Notable mentions include director Gustav Möller’s The Guilty (Denmark, 2018), a riveting thriller that unfolds in real time and rearranges our assumptions of good and evil with nothing more than a single actor and a disembodied voice. Set in a dreary police emergency call center, the film features Asgar (an adroit Jakob Cedergren) as a moody officer demoted to desk duty as a reprimand for some infraction that is never spelled out. He’s judgmental and often dismissive of those asking for help. “It’s your own fault, isn’t it?” he tells a drunk caller. He quickly snaps to attention when a tearful woman named Iben (Jessica Dinnage) calls and insinuates that she’s been kidnapped. As the nightmare begins to unfold against a racing clock, we are drawn ever deeper into Asgar’s interpretation of what is happening. The sound of the rain, a woman’s childish voice, and the prying close-ups of a tight-lipped Asgar holds the tension until the very last moment.
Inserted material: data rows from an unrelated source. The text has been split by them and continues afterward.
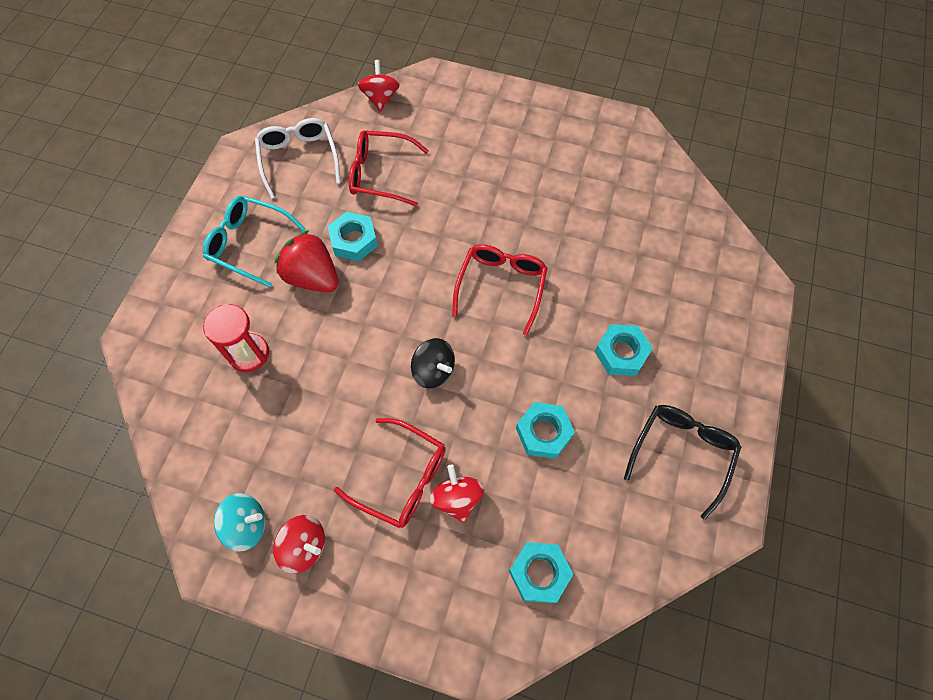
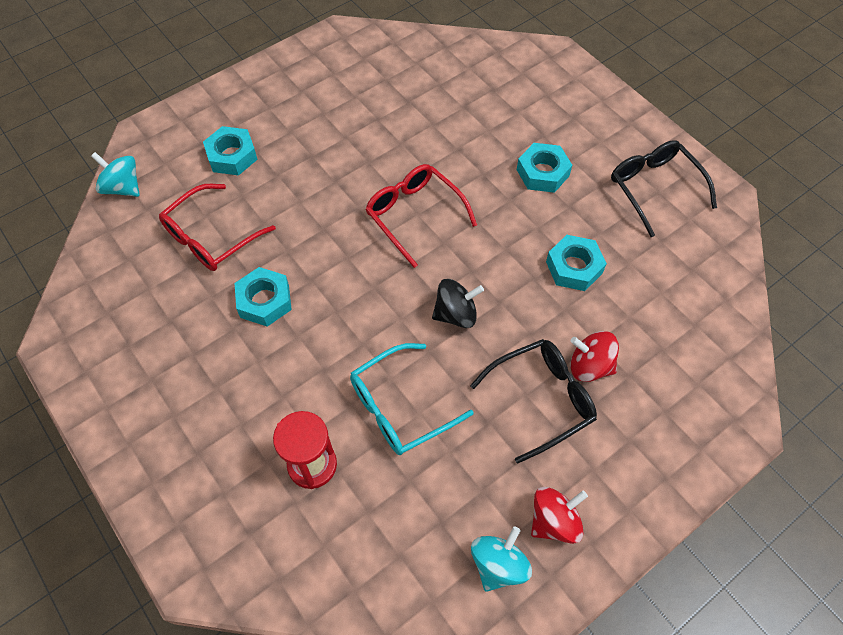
camera: 55 degrees left, 5 degrees down
turquoise glasses [203,196,306,287] -> turquoise glasses moved to [350,343,474,455]
white glasses [255,118,341,199] -> none
red strawberry [275,230,339,292] -> none
red glasses [334,418,446,528] -> black glasses [470,339,597,464]
red spinning top [358,60,400,112] -> turquoise spinning top [91,152,140,197]
turquoise nut [509,542,573,603] -> turquoise nut moved to [203,126,258,175]

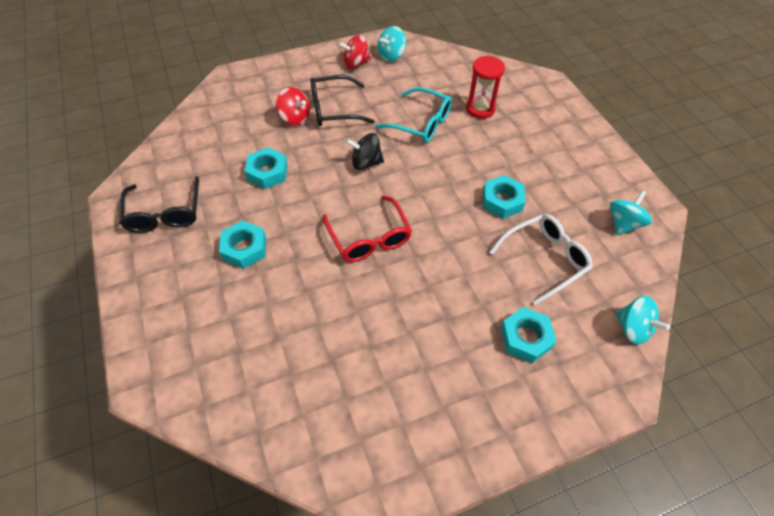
camera: 165 degrees left, 5 degrees down
red glasses [159,184,276,271] -> white glasses [489,214,593,305]
turquoise glasses [350,343,474,455] -> turquoise glasses turned 45 degrees clockwise [375,87,452,143]
none -> turquoise spinning top [610,190,652,235]

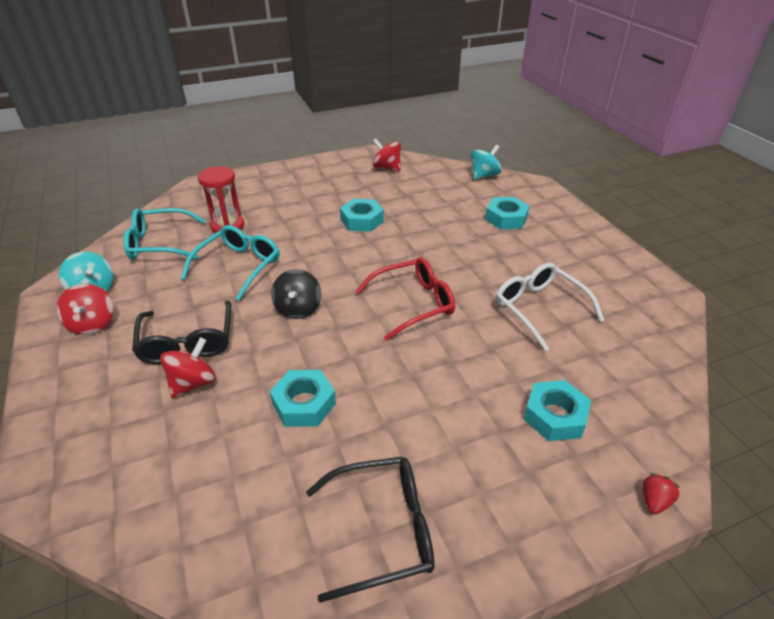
camera: 90 degrees left, 15 degrees down
turquoise nut [219,221,266,269] -> turquoise nut moved to [524,380,591,441]
white glasses [489,214,593,305] -> white glasses moved to [496,263,605,351]
turquoise spinning top [610,190,652,235] -> red spinning top [373,138,401,171]
none -> turquoise glasses [124,208,205,260]
none -> red strawberry [643,473,681,515]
Cedergren won the festival’s Best Actor award.

The biopic Mapplethorpe (US, 2018) chronicles the life of queer photographer Robert Mapplethorpe, one of the most provocative artists of the late 20th century. It is the first narrative feature by the documentary filmmaker Ondi Timoner, and she plays by the classic drama rules. The film starts in the late 1960s when Mapplethorpe was an art student at Pratt in New York and then proceeds in linear fashion: his friendship with Patti Smith (Marianne Rendón) and the move to the Chelsea Hotel, his discovery of photography, a sexual awakening, breaking into the art world, and ending with his death from AIDS-related causes at the age of 42, in 1989. British actor Matt Smith gives an assured performance of Mapplethorpe as a seductive enfant terrible, both selfish and mischievous. And there is good use of archival footage to help recreate the feel of New York in the 1970s and ’80s. However, the most intriguing element of the work is Mapplethrope’s original photos, which are intercut into the film: images of male genitalia, S&M bondage, homoerotic portraits, and his famous flowers, all show his mastery of the art of photography and how aesthetically transgressive he was. Those familiar with his work won’t learn anything new, but for the uninitiated it will serve as an eye-opener.

While this year’s festival broke no new ground, there were enough solid works to satisfy its devoted audience.